Coloring projects for inspirations

I ordered a few new books lately, They are all amazing and I had a blast coloring them. In this blog, I hope to provide some inspirations for you to try out some of these books and share with you a few things I learned while coloring them.

Color My Sketchbook Wild by Bennett Klein and Mae Klein

I had so much fun coloring the Panda portrait (featured above) in this book mainly because my dog Dexter actually has panda eyes!

This is a greyscale coloring book meaning the illustrations includes shades of grey as your guide. The tones of the grey suggest whether you use dark color or light color in an area. This is an excellent exercise to help master blending and learn about light and shadows which you can apply to other non-greyscale coloring.

WIP of the Panda portrait In my work-in-progress picture above, I colored the butterfly green which looks fine up to this point. Nice contrast with everything else. However, I then decided that I wanted the background color to be green too. My trusty Staedler Eraser to the rescue, most of the green colors came off even though I had many layers! I colored the butterfly with many layers of reds, yellow and orange. What do you think? Do you like it green or orange? What I learned was it’s never too late, don’t be afraid to change your mind with colored pencils.

Day Dreams by Hanna Karlzon

Karlzon colored by Betty Hung

This coloring project was a challenge for me because I have never colored a rainy scene before! The dark cloud was done by watercolor and colored pencils. I first mixed 3 shades of blue watercolor and used a fairly wet brush to color the background with random shades of blue. After that, I used blue and grey colored pencils to further define the clouds. It’s not as hard as I first thought as some natural cloud formations can be spotted from the watercolor wash. You just have to highlight them.

I find that to color cloud you need to think in reverse. you outline the cloud loosely but you color outside the line. Try to avoid a hard line, their edge are usually soft. To give the cloud dimensions so they look fluffy, use grey (if it’s a rainy day!) or blue inside the cloud along the bottom but leave some white area between the grey and the edge of the cloud.

I googled frog colors and learned that they have light colored bellies and red paws. Same with mushrooms, I have never seen red mushrooms in real life, but they do exist. I like to research a bit on my coloring subject before I start. Although this is art, anything goes, it doesn’t need to be real.

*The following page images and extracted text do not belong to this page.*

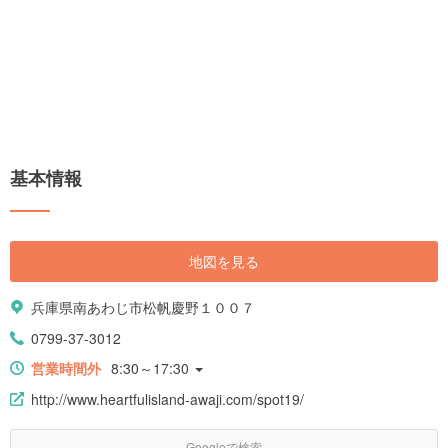
基本情報
地図を見る
兵庫県南あわじ市松帆慶野１００７
0799-37-3012
営業時間外
8:30～17:30
http://www.heartfulisland-awaji.com/spot19/
Googleで検索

Lastly, I used Sakura gelly roll Moonlight pens (Moonlight pens are opaque) to highlight some of the flower stems so they stood out from the dark background.

Magic Beauty by Nadia Vasilkova

I absolutely love these owls in the book Magic Beauty by Nadiya Vasilkova. Her pointillism drawings are amazing. It is like greyscale except that all the dark and light are reflected by the density of the dots (see picture below). High density of dots means dark area and lighter density means lighter. It is softer and less intrusive than lines. I cannot imagine the patience required to dot a complex illustration like this!

WIP picture of Magic Beauty

While the illustrations are marvellous, the quality of the book itself is not the best. The paper is super thin, it works fine with colored pencils but when I tried using watercolor for the background, it was like dropping water on tissue paper. I was so scared that the paper might disintegrate. I think I will photocopy the image onto card stock paper in the future instead of coloring directly in the book if I am going to use watercolor again.

Despite the blotchy watercolor disaster, I calmly let it dry, put the book under my now pretty heavy stack of coloring books to flatten the paper overnight. The next day, I used colored pencils to fix the background, adding highlights, shadow  and fill in areas that were too light. I think the end result looked not too bad.

Coloring Card by me

Tulip coloring card framed display by Betty Hung

Last but not least, the May coloring card that I designed is available for free download from the Creative Scrapbooker Magazine. I used Tombow dual brush pens to color mine. I have a blog about how to blend colors with the Tombow pens. Even though the download image is in a card format, I cut out the 5×5 inch work and framed it with a store bought, matted frame as shown here. I love how it cheers up my otherwise boring shelf!

Happy Colouring

Hope I provide some inspirations for your coloring projects. I would love to see your feedback, or suggestions on what you’d like to see in future blogs. Let’s make this more interactive!


2 comments on “Coloring projects for inspirations

  1. Inspiring. Your work is totally amazing. I wish i had even a quarter of your talent! What pens and pencils do you use? I am new to this “adult colouring in” so very much in the learning stages. How did you learn? Are you professionally trained?

    • Hi Julia, thank you so much for visiting. I learned by observing a lot, ever since I started coloring, I look at all objects in my daily life differently. I have a blog last year about this. I also learn from fellow colorist. My purpose of writing blogs is to share and give back to the community. Technically I am not professionally trained, although I took a couple of courses in watercolor many many years ago. I am confident that we are all artists in our own way!